# Exercise prompt
Across these entries, how many lines contain the word "including"? Answer with only the number.

Collected data
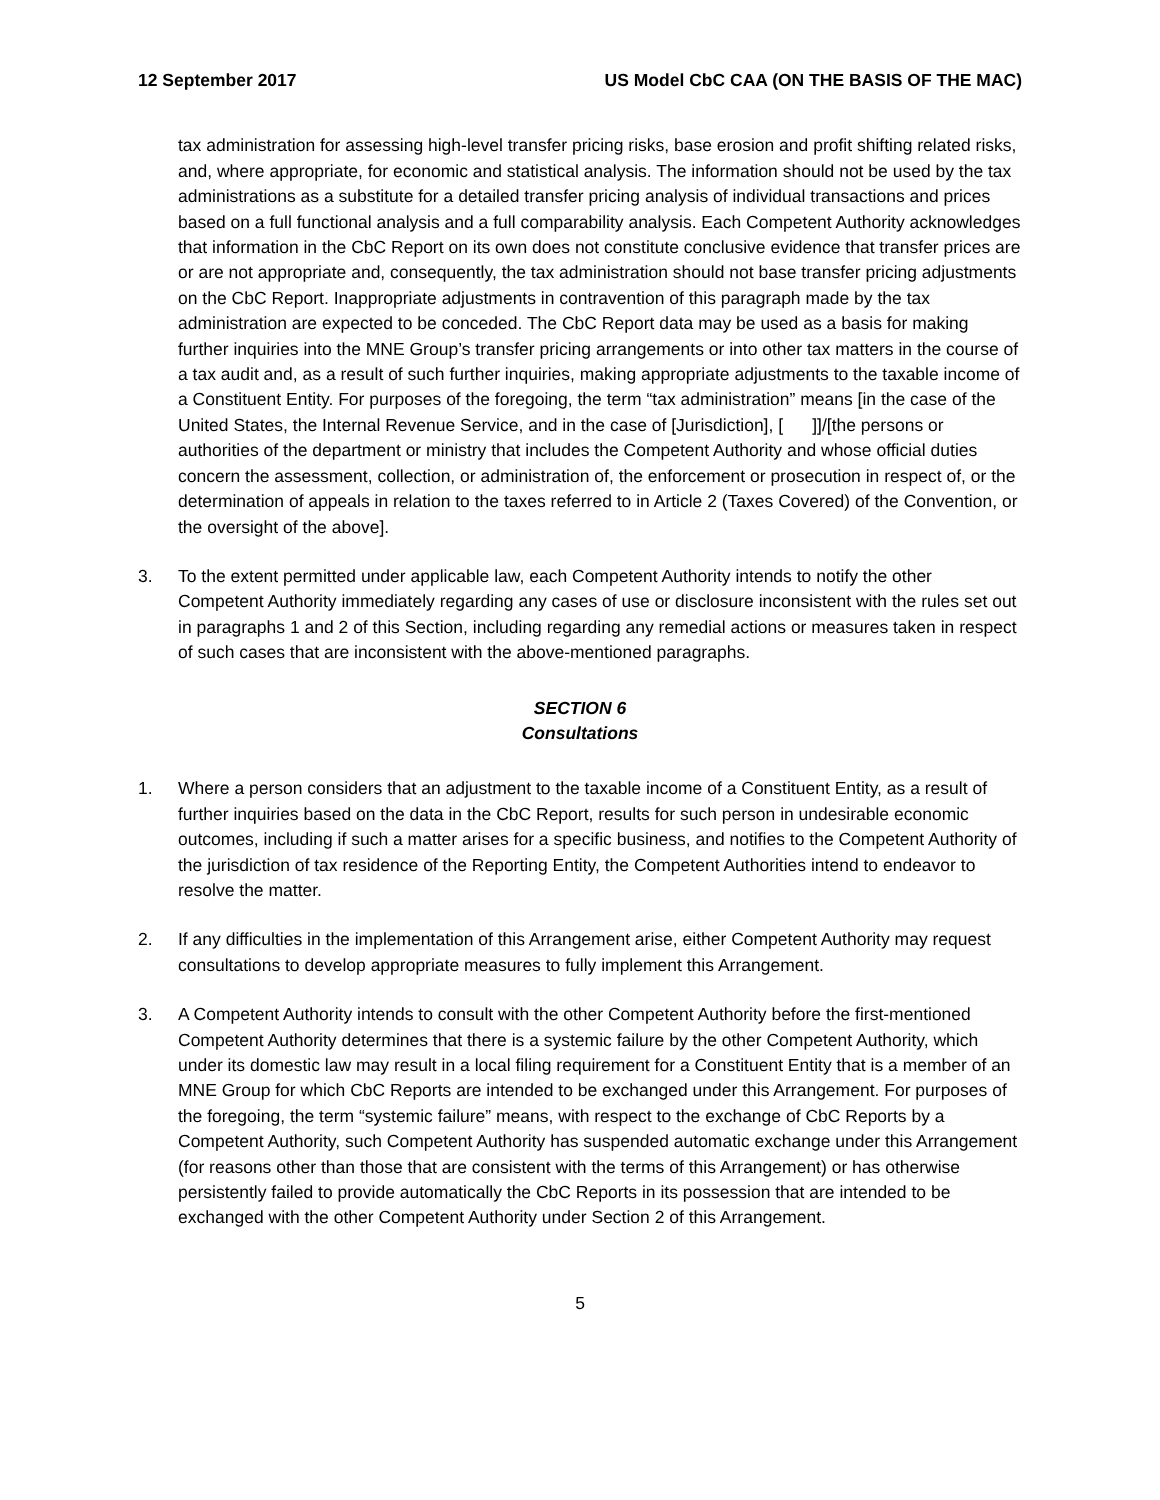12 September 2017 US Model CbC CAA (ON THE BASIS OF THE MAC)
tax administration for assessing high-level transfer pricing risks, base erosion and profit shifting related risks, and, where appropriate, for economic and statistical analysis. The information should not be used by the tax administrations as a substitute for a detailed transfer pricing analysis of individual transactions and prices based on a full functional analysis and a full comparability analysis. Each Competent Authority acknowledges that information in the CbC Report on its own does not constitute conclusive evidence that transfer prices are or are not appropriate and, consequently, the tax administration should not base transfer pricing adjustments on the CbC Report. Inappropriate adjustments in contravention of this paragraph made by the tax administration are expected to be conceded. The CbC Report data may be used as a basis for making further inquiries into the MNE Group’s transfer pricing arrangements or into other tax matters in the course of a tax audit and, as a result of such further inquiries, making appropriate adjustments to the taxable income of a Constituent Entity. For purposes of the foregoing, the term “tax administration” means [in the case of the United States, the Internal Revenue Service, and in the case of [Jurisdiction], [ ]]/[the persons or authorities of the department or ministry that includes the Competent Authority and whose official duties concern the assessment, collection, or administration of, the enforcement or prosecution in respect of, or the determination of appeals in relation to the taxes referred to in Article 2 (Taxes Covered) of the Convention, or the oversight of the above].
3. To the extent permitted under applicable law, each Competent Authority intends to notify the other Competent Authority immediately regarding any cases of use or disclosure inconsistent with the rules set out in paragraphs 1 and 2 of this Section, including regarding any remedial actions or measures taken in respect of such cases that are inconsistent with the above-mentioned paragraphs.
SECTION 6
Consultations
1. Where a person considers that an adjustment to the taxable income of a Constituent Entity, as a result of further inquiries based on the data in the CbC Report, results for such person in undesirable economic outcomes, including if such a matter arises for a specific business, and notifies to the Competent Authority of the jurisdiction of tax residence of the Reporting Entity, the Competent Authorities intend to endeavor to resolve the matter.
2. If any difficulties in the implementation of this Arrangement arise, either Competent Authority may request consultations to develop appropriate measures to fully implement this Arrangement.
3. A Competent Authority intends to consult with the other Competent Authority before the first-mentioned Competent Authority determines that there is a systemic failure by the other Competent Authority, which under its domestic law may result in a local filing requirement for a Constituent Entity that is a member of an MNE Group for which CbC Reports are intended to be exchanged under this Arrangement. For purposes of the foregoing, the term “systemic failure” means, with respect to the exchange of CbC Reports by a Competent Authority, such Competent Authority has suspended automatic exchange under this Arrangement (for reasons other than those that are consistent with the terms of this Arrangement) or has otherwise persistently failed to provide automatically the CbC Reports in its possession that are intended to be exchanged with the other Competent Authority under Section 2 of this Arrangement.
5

# Problem solution
2